There are just 10 hotels in Murren ranging from the historic Eiger hotel with its traditional 4-star luxury, through to simple chalet style lodges. There are also private chalets and apartments available for rent. It is important to understand the location of your accommodation carefully since there is no public transport to get you around the village – by foot is the only option. If you aren’t staying at one of the hotels located right at the station you will need to arrange for your luggage to be transported to the hotel – dragging wheelie bags along the snowy streets can be punishing. Hotel Alpenruh at the southern end is the most conveniently located, just steps from the cable car coming up from the valley and heading on up to the ski slopes. Hotel Eiger is located at the other end of the village, next to the train station, but requires a bit of a walk to get to the closest ski run. Many people do ski down the village streets to get to the lifts in the morning.
Most hotel stays will be on a half-board basis. There are a few restaurants and bars in the village which are quiet – apart from during the week of the Inferno race when the village explodes.
It is also possible to stay in the even smaller, quieter village of Gimmelwald below Murren which has a few guesthouses.
There are a few non-ski activities in Murren - Snowshoeing, curling & ice skating at an outdoor rink, winter hiking, sledging (with 2 main runs), cross-country skiing and snow biking. The Alpine Sports Center was recently renovated and features a wellness area with saunas and steam room, massage treatments and gym. There is also an indoor swimming pool and child-care area.
A fun evening activity to enjoy is the fondue evening at the Allmendhubel mountain restaurant each Thursday evening. After dinner you can even ski back to the village with torches (or for those that prefer you can return by the funicular).
For down days it is possible to do a day trip to Interlarken and Bern for some sightseeing.
Getting to and from Murren is a big part of the experience. It’s not easy but the effort is rewarded with spectacular views and a more peaceful atmosphere.
The nearest major airports are Bern, Zurich and Basel which all take up to three hours by train with a few connections to Lauterbrunen train station.
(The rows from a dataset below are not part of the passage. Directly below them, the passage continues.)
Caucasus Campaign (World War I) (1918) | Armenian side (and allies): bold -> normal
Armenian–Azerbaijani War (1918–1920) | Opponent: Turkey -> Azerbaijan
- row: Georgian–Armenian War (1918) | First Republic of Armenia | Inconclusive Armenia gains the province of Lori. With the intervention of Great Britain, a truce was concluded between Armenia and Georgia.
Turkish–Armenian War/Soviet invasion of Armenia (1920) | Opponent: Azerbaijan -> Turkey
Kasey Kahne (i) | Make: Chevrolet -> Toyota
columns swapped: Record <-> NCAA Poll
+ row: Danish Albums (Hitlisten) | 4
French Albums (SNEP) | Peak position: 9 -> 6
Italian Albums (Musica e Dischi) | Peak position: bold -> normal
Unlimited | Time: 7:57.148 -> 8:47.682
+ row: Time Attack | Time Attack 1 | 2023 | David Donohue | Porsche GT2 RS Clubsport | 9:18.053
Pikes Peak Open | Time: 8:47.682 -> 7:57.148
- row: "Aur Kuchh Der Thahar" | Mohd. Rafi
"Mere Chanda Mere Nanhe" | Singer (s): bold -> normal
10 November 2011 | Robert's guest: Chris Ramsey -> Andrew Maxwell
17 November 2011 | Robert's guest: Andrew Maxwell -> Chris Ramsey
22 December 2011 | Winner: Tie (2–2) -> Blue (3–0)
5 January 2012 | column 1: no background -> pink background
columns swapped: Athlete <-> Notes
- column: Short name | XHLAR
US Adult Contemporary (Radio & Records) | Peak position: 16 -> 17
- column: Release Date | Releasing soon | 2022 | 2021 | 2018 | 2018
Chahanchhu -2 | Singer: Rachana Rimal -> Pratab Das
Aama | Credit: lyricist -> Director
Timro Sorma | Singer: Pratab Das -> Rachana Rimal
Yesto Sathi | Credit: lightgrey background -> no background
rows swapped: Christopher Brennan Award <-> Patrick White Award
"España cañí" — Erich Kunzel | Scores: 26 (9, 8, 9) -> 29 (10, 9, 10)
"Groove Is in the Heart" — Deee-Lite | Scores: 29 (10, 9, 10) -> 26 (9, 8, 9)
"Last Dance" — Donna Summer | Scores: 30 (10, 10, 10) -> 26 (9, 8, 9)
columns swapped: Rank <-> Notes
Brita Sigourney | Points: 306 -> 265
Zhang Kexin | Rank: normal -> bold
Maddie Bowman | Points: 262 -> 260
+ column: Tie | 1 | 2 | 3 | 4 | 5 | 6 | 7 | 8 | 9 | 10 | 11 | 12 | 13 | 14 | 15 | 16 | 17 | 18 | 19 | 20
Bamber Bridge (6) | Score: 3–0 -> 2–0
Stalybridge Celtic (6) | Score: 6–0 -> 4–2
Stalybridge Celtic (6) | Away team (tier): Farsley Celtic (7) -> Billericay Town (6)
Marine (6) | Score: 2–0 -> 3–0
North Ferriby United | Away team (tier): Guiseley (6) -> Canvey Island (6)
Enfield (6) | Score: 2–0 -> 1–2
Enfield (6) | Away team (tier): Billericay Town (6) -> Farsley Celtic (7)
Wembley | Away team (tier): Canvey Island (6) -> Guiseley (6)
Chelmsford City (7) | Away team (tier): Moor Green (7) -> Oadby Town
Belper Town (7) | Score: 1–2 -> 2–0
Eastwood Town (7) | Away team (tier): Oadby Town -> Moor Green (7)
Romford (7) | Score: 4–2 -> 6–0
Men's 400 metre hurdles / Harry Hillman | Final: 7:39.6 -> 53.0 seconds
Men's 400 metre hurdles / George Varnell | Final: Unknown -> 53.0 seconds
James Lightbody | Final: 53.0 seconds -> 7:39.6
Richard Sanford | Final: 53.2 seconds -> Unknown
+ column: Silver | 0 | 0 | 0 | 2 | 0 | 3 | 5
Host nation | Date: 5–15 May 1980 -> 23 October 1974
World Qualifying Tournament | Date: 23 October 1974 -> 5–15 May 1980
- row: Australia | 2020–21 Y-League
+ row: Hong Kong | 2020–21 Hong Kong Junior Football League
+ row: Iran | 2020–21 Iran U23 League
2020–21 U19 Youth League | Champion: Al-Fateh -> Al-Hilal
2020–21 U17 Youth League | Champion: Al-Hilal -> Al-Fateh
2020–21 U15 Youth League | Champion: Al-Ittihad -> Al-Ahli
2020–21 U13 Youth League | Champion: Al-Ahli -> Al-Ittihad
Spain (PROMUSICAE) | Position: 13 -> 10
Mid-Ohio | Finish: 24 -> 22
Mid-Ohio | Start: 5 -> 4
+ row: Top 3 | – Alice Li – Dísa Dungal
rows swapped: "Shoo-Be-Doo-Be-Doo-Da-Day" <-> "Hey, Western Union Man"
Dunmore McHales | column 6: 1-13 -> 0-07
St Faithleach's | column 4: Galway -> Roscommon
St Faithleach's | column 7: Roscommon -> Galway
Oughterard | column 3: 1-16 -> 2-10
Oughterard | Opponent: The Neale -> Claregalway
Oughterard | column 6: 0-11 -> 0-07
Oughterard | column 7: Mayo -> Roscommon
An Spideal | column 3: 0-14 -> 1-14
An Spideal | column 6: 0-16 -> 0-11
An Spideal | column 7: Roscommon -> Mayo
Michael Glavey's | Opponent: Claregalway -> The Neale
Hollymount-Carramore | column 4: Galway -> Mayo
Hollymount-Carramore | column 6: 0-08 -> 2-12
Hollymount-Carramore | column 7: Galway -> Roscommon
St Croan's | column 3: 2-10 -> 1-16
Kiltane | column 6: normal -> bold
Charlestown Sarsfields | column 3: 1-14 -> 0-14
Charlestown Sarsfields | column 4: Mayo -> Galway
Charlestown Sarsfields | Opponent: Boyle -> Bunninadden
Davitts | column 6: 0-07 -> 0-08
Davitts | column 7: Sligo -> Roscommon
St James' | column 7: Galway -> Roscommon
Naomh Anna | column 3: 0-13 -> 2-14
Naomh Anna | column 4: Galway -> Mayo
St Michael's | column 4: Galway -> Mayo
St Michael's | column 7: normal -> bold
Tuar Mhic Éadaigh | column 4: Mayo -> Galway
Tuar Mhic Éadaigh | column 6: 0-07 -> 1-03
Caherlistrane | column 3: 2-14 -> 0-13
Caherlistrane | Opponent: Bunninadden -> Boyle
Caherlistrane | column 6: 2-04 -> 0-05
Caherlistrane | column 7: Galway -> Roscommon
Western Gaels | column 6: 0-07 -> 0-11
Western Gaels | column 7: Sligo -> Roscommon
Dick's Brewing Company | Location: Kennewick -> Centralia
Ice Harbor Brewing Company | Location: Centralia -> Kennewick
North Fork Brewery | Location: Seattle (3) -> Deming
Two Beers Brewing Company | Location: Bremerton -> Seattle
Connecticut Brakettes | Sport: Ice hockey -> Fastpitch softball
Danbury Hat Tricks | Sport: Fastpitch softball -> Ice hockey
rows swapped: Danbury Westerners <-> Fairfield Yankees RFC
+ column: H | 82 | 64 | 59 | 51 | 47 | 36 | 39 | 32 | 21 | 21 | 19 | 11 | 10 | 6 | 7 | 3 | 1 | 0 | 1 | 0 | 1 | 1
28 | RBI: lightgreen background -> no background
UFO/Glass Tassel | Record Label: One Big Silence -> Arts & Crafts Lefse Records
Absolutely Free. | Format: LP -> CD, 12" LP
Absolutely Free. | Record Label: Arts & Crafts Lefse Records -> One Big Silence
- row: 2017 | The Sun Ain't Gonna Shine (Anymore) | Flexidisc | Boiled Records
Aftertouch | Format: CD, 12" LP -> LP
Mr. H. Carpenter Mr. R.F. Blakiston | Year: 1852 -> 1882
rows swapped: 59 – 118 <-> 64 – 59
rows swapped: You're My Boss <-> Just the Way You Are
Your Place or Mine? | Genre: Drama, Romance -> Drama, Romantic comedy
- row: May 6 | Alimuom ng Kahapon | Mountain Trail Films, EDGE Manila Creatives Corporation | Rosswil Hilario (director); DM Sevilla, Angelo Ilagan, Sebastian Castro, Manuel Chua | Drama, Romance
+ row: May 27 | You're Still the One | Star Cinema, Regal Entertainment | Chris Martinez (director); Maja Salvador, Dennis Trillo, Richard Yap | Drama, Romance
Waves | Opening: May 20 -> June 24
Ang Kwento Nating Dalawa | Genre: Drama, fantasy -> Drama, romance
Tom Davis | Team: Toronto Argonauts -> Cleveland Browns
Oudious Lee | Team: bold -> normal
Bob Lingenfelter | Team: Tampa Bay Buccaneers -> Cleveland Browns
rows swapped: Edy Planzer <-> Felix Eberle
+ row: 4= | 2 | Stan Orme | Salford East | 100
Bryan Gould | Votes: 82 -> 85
From there your options for getting to Murren will depend on where your hotel is located. For the northern end there’s the Grutschalp cable car, followed by a short train ride to Murren. For the southern end you will need to catch a bus from Lauterbrunen to Stechelberg and then a cable car via Gimmelwald to Murren. To make life easy, it’s worth using the very efficient Swiss Rail luggage forwarding service which will transport your bags all the way to/from your hotel in Murren to/from your train station destination (such as Zurich Airport). Alternatively, you can store large luggage at Lauterbrunen station and only take a small bag and your ski gear on to Murren.
Once established in Murren you can easily walk anywhere in the village. There are a few electric taxis, but they’re mostly used for arrival and departure days.
Due to the higher altitude slopes Murren has fairly reliable snow throughout the season – at least on the higher part of the mountain. Unless you want to participate, it’s best to avoid the week surrounding the Inferno race as accommodation is difficult to book and the resort is busy.